**Metin Parçası**
☆ ☆ ☆ ☆ ☆
6 Mart 2008 Perşembe

4 Mart 2008 Salı

S O W E T O
Gectigimiz haftasonu uzun zamandir planladigim Soweto bisiklet turunu arakadasim James ve onun manevi oglu ile birlikte nihayet gerceklestirebildim…Soweto`nun icinde yer alan Lebo`s Backpackers adinda sirin mi sirin bir hostele vardik once..hosteli isleten Lebo seyahatte oldugundan bisiklet turunu kardesi Philiphe duzenliyordu…

Yirmili genc yasina ragmen Philiphe mahallenin politik ve sosyal yapisini ve gecmisini cok iyi bir sekilde aktardi…yer yer onemli noktalarda durup, uzun uzun sohbet ettik…Asagida gezi boyunca edindigim bilgileri ve gozlemlerimi aktarmaya calisacagim…

Soweto bir nevi Johannesburg`un gecekondu mahellesi…icinde Nelson Mandela, Desmond Tutu gibi nobel baris odullu iki buyuk ismin ve cesitli unlu jazz sarkicilarinin da oldugu yaklasik 5 milyona yakin siyah nufusun yasadigi, tek katli evlerden olusan kocaman bir yerlesim bolgesi…gecekondu demek aslinda yanlis bir tarifleme olur, cunku bu tek katli konutlar apartheid doneminde siyah nufusu bir arada ve kontrol altinda tutabilmek icin beyaz yonetim tarafindan insaa edilmisler..
☆ ☆ ☆ ☆ ☆
**Kaynaktan Alıntı**

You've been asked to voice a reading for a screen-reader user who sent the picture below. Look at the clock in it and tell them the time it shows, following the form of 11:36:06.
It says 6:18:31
☆ ☆ ☆ ☆ ☆
Yukarıdaki Soweto bisiklet turu metnini baştan sona, hiçbir değişiklik yapmadan yeniden veriniz.

**Alıştırma Sonucu**
6 Mart 2008 Perşembe

4 Mart 2008 Salı

S O W E T O
Gectigimiz haftasonu uzun zamandir planladigim Soweto bisiklet turunu arakadasim James ve onun manevi oglu ile birlikte nihayet gerceklestirebildim…Soweto`nun icinde yer alan Lebo`s Backpackers adinda sirin mi sirin bir hostele vardik once..hosteli isleten Lebo seyahatte oldugundan bisiklet turunu kardesi Philiphe duzenliyordu…

Yirmili genc yasina ragmen Philiphe mahallenin politik ve sosyal yapisini ve gecmisini cok iyi bir sekilde aktardi…yer yer onemli noktalarda durup, uzun uzun sohbet ettik…Asagida gezi boyunca edindigim bilgileri ve gozlemlerimi aktarmaya calisacagim…

Soweto bir nevi Johannesburg`un gecekondu mahellesi…icinde Nelson Mandela, Desmond Tutu gibi nobel baris odullu iki buyuk ismin ve cesitli unlu jazz sarkicilarinin da oldugu yaklasik 5 milyona yakin siyah nufusun yasadigi, tek katli evlerden olusan kocaman bir yerlesim bolgesi…gecekondu demek aslinda yanlis bir tarifleme olur, cunku bu tek katli konutlar apartheid doneminde siyah nufusu bir arada ve kontrol altinda tutabilmek icin beyaz yonetim tarafindan insaa edilmisler..